J.W Lees’s Greengate Brewery is a hub of spiritual activity and a string of accidents spanning over a century - all of which are eerily similar.
In 1828, retired cotton manufacturer John Lees bought some land where some 16th-century cottages stood and decided to try his hand at the brewery business. Fast forward 190 years and the brewery still stands along with the 140 pubs in the North and North West it currently supplies.
The Brewery is still in full swing at their historic original site in Middleton, but there is something it is known for other than lager and ale. The Greengate Brewery is said to be haunted, and really haunted at that.
At the base level, most workers can report a feeling of being watched at least once or twice during their time there. Spanners and kettles can often be moved around, only to find them where they were supposed to be after a few moments of looking as well as moans and odd noises at all times of the day.
More acute activity includes the spirit of a lady who sits quietly in the boardroom facing away from you. A woman in a dark dress is often seen floating down the halls, and a man in a white cloak hovers uncannily before disappearing through cracks in doors.

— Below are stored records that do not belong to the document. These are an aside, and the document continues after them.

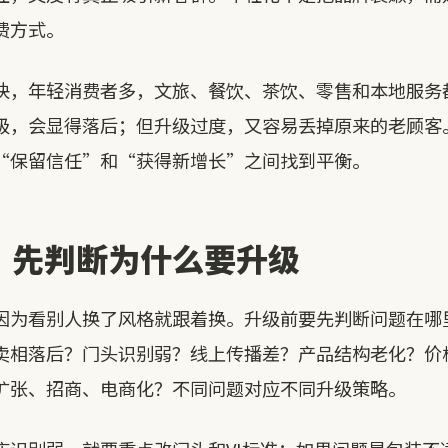
费方式。
快，年轻消费者多，文旅、餐饮、茶饮、零售和本地服务
级，会显得落后；但升级过度，又容易丢掉原来的老顾客
“保留信任”和“获得新增长”之间找到平衡。
：先判断为什么要升级
因为看别人换了风格就跟着换。升级前要先判断问题在哪
卖相落后？门头识别弱？线上传播差？产品结构老化？价
扩张、招商、电商化？不同问题对应不同升级策略。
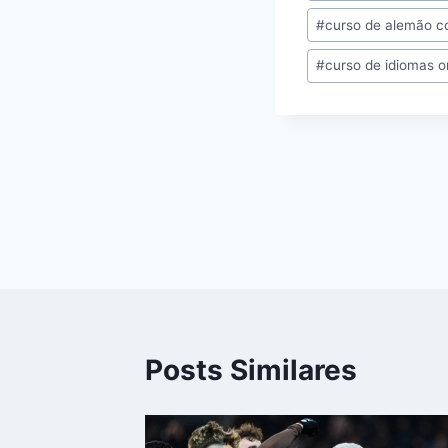
a
#
curso de alemão 
c
e
#
curso de idiomas o
b
o
o
k
Navegação
de
Post
Posts Similares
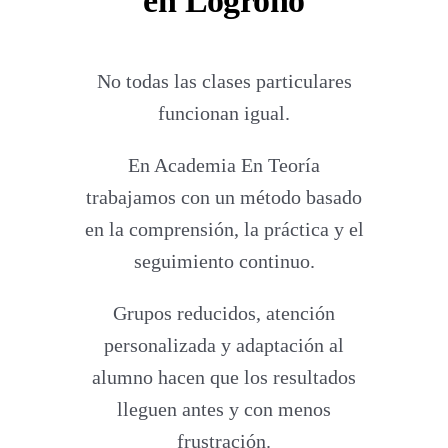
en Logroño
No todas las clases particulares
funcionan igual.
En Academia En Teoría
trabajamos con un método basado
en la comprensión, la práctica y el
seguimiento continuo.
Grupos reducidos, atención
personalizada y adaptación al
alumno hacen que los resultados
lleguen antes y con menos
frustración.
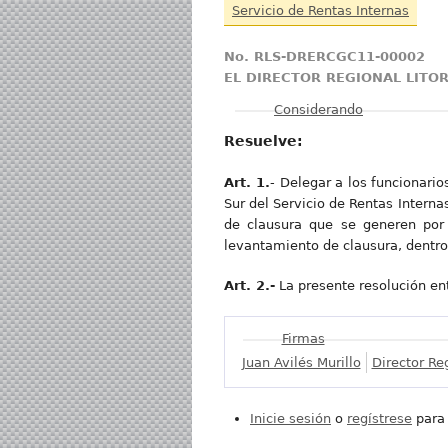
Servicio de Rentas Internas
No. RLS-DRERCGC11-00002
EL DIRECTOR REGIONAL LITOR
Mostrar
Considerando
Resuelve:
Art. 1.
- Delegar a los funcionario
Sur del Servicio de Rentas Interna
de clausura que se generen por 
levantamiento de clausura, dentr
Art. 2.-
La presente resolución entr
Mostrar
Firmas
Juan Avilés Murillo
Director Reg
Inicie sesión
o
regístrese
para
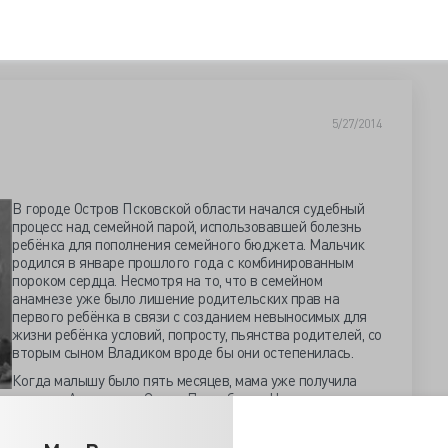
5/27/2014
В городе Остров Псковской области начался судебный
процесс над семейной парой, использовавшей болезнь
ребёнка для пополнения семейного бюджета. Мальчик
родился в январе прошлого года с комбинированным
пороком сердца. Несмотря на то, что в семейном
анамнезе уже было лишение родительских прав на
первого ребёнка в связи с созданием невыносимых для
жизни ребёнка условий, попросту, пьянства родителей, со
вторым сыном Владиком вроде бы они остепенилась.
Когда малышу было пять месяцев, мама уже получила
тре имени Алмазова в Санкт-Петербурге. Но, испытывая
не, где «за квоту разрежут, а зашивать – потребуют
ались, начав собирать деньги на платное лечение. Для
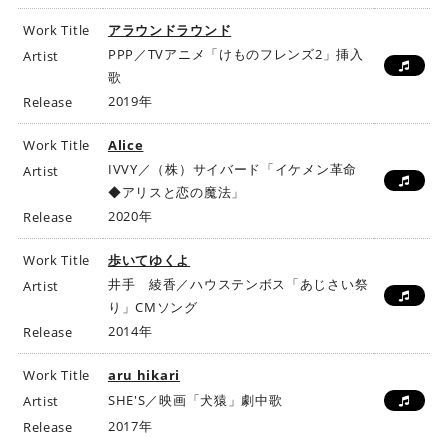
Work Title
アラウンドラウンド
PPP／TVアニメ「けものフレンズ2」挿入
Artist
歌
2019年
Release
Work Title
Alice
IVVY／（株）サイバード「イケメン革命
Artist
◆アリスと恋の魔法」
2020年
Release
Work Title
歩いてゆくよ
井手 綾香／ハウステンボス「あじさい祭
Artist
り」CMソング
2014年
Release
Work Title
aru hikari
SHE'S／映画「犬猿」劇中歌
Artist
2017年
Release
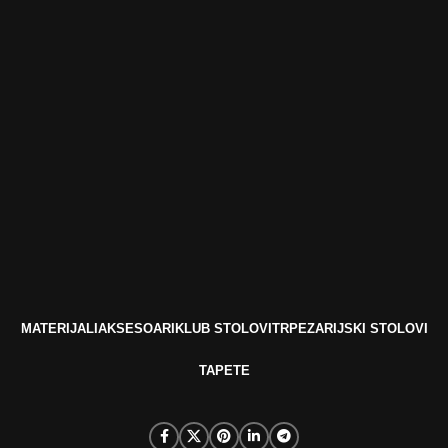
MATERIJALI
AKSESOARI
KLUB STOLOVI
TRPEZARIJSKI STOLOVI
TAPETE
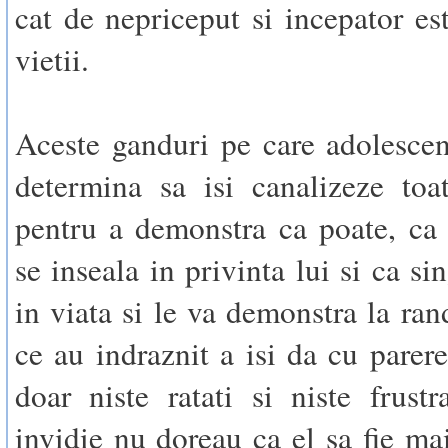
cat de nepriceput si incepator est
vietii.
Aceste ganduri pe care adolescent
determina sa isi canalizeze toat
pentru a demonstra ca poate, ca
se inseala in privinta lui si ca si
in viata si le va demonstra la ran
ce au indraznit a isi da cu parere
doar niste ratati si niste frustr
invidie nu doreau ca el sa fie ma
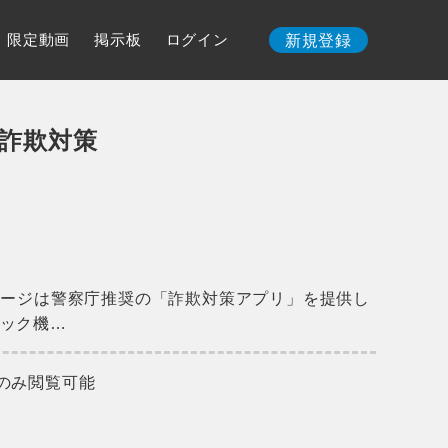
限定動画
掲示板
ログイン
新規登録
詐欺対策
ページは警察庁推奨の「詐欺対策アプリ」を提供し
ック機…
のみ閲覧可能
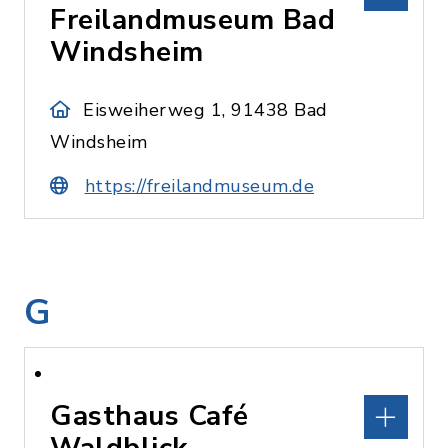
Freilandmuseum Bad
Windsheim
Eisweiherweg 1, 91438 Bad
Windsheim
https://freilandmuseum.de
G
Gasthaus Café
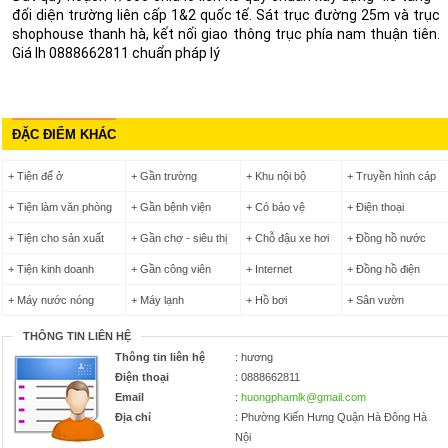
đối diện trường liên cấp 1&2 quốc tế. Sát trục đường 25m và trục
shophouse thanh hà, kết nối giao thông trục phía nam thuận tiên.
Giá lh 0888662811 chuẩn pháp lý
ĐẶC ĐIỂM KHÁC
+ Tiện để ở
+ Gần trường
+ Khu nội bộ
+ Truyền hình cáp
+ Tiện làm văn phòng
+ Gần bệnh viện
+ Có bảo vệ
+ Điện thoại
+ Tiện cho sản xuất
+ Gần chợ - siêu thị
+ Chỗ đậu xe hơi
+ Đồng hồ nước
+ Tiện kinh doanh
+ Gần công viên
+ Internet
+ Đồng hồ điện
+ Máy nước nóng
+ Máy lạnh
+ Hồ bơi
+ Sân vườn
THÔNG TIN LIÊN HỆ
Thông tin liên hệ
: hương
Điện thoại
: 0888662811
Email
:
huongphamlk@gmail.com
Địa chỉ
: Phường Kiến Hưng Quận Hà Đông Hà
Nội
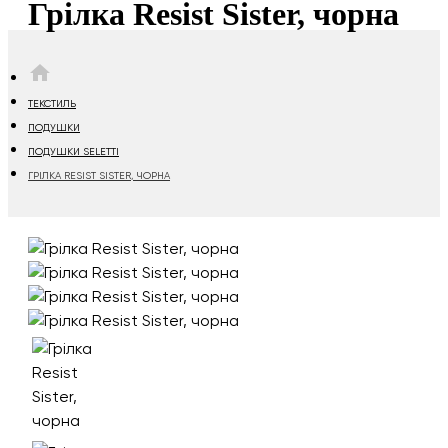
Грілка Resist Sister, чорна
HOME
ТЕКСТИЛЬ
ПОДУШКИ
ПОДУШКИ SELETTI
ГРІЛКА RESIST SISTER, ЧОРНА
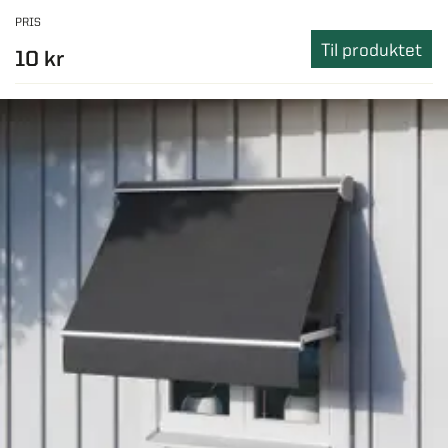
PRIS
Til produktet
10 kr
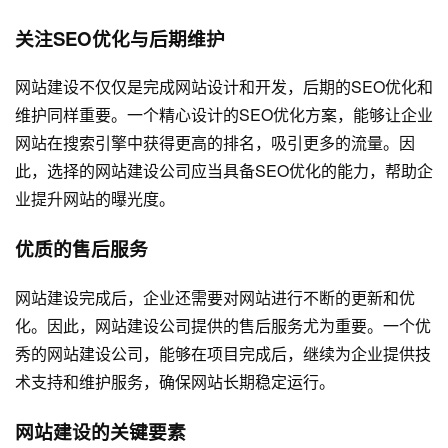
关注SEO优化与后期维护
网站建设不仅仅是完成网站设计和开发，后期的SEO优化和
维护同样重要。一个精心设计的SEO优化方案，能够让企业
网站在搜索引擎中获得更高的排名，吸引更多的流量。因
此，选择的网站建设公司应当具备SEO优化的能力，帮助企
业提升网站的曝光度。
优质的售后服务
网站建设完成后，企业还需要对网站进行不断的更新和优
化。因此，网站建设公司提供的售后服务尤为重要。一个优
秀的网站建设公司，能够在项目完成后，继续为企业提供技
术支持和维护服务，确保网站长期稳定运行。
网站建设的关键要素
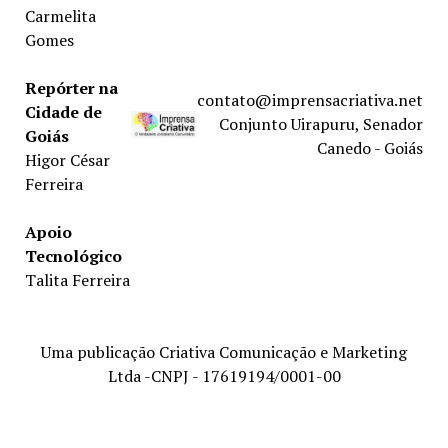
Carmelita
Gomes
Repórter na
contato@imprensacriativa.net
Cidade de
Conjunto Uirapuru, Senador
Goiás
Canedo - Goiás
Higor César
Ferreira
Apoio
Tecnológico
Talita Ferreira
Uma publicação Criativa Comunicação e Marketing
Ltda -CNPJ - 17619194/0001-00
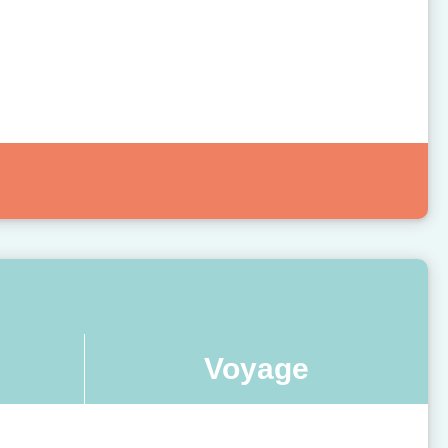
Voyage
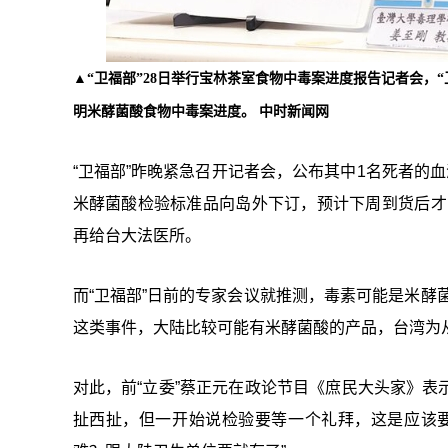
▲“卫福部”28日举行宝林茶室食物中毒案进度报告记者会，
明米酵菌酸食物中毒案进度。 中时新闻网
“卫福部”昨晚紧急召开记者会，公布其中1名死者的
米酵菌酸检验标准品向岛外下订，预计下周到货后才能
再给台大法医所。
而“卫福部”日前的专家会议就推测，毒素可能是米酵菌
这类事件，大陆比较可能有米酵菌酸的产品，台湾为
对此，前“立委”蔡正元在政论节目《庶民大头家》
扯西扯，但一开始说检验要等一个礼拜，这是应该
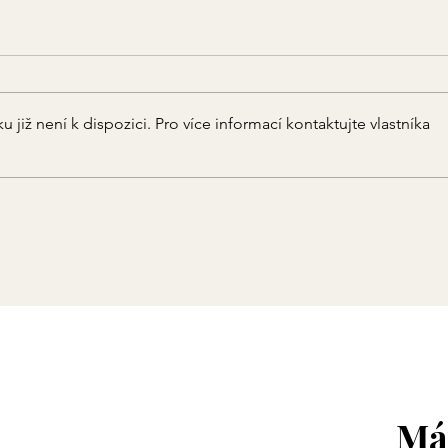
již není k dispozici. Pro více informací kontaktujte vlastníka
Náš první vrh A je na světě
Má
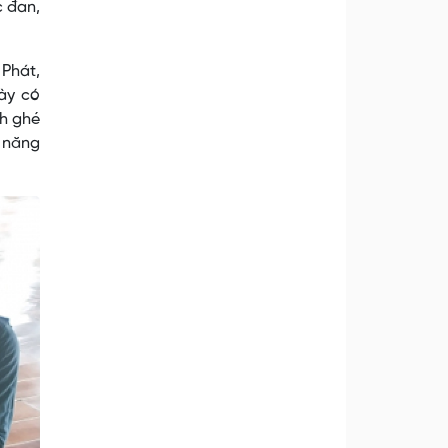
c đan,
Phát,
này có
ch ghé
m năng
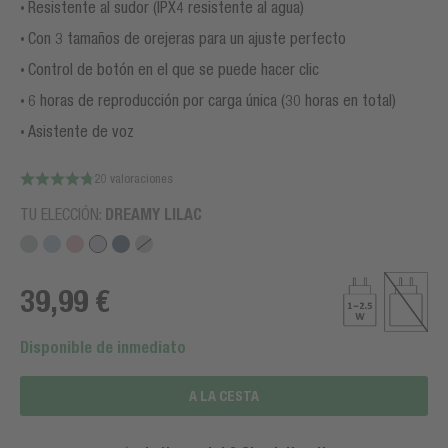
Resistente al sudor (IPX4 resistente al agua)
Con 3 tamaños de orejeras para un ajuste perfecto
Control de botón en el que se puede hacer clic
6 horas de reproducción por carga única (30 horas en total)
Asistente de voz
20 valoraciones
TU ELECCIÓN:
DREAMY LILAC
39,99 €
Disponible de inmediato
A LA CESTA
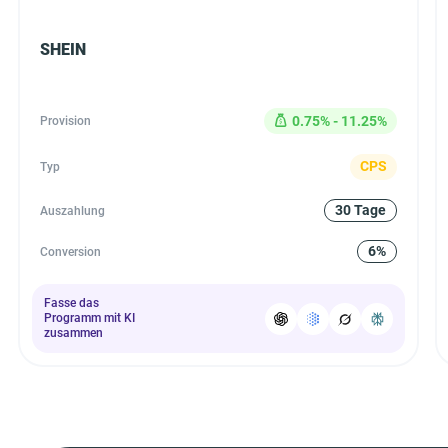
SHEIN
0.75% - 11.25%
Provision
CPS
Typ
30 Tage
Auszahlung
6%
Conversion
Fasse das
Programm mit KI
zusammen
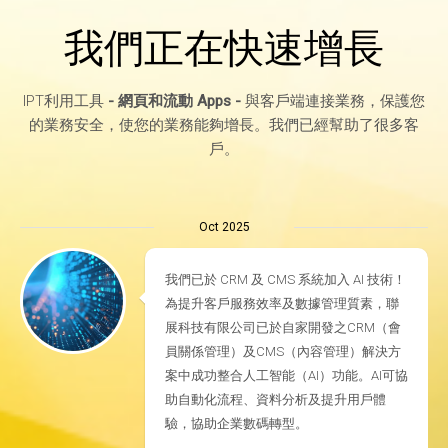
我們正在快速增長
IPT利用工具
- 網頁和流動 Apps -
與客戶端連接業務，保護您
的業務安全，使您的業務能夠增長。我們已經幫助了很多客
戶。
Oct 2025
我們已於 CRM 及 CMS 系統加入 AI 技術！
為提升客戶服務效率及數據管理質素，聯
展科技有限公司已於自家開發之CRM（會
員關係管理）及CMS（內容管理）解決方
案中成功整合人工智能（AI）功能。AI可協
助自動化流程、資料分析及提升用戶體
驗，協助企業數碼轉型。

And it seems that these spirits do not always keep to themselves. One watchman was found quivering outside the gate at shift change at 6am after reporting being slapped in the face by an unknown force.
The Greengate Brewery was also featured on an episode of Most Haunted where some seriously spooky stuff was caught on camera.
Yvette Fielding and Karl Beattie experienced the noise of multiple corks dropping onto the floor and fled in complete terror, while Stuart Torevell caught a barrel moving up and down on video. This is something which has been reported by tour groups, but never on camera.
If you ask me, all these reports come under the category of a pretty standard haunting, but it isn’t this which is the most terrifying part. What I find most bone-chilling about The Greengate Brewery is how many deaths have occurred there.
At the very beginning, when the brewery was being built, many workers lost their lives while sinking the well. 100 years later, a supervisor went missing only to be found several days later… in the bottom of a well. In between that time, many workers have died by falling into vats and drowning in the beer.
Coincidence? Perhaps, but it doesn’t stop there. In August 2014, a 30-year-old delivery driver fell to his death in an empty beer tanker in a tragic accident. It feels odd that this kind of accident can be allowed to occur in our modern age, and it feels like something that was more likely to happen 100 years ago.
I don’t know about you, but I find the number of similar deaths that have occurred at this place unbelievably creepy. Perhaps some malevolent spirit is the culprit, or maybe breweries are particularly dangerous places to work. Either way, there is something a little frightening about The Greengate Brewery.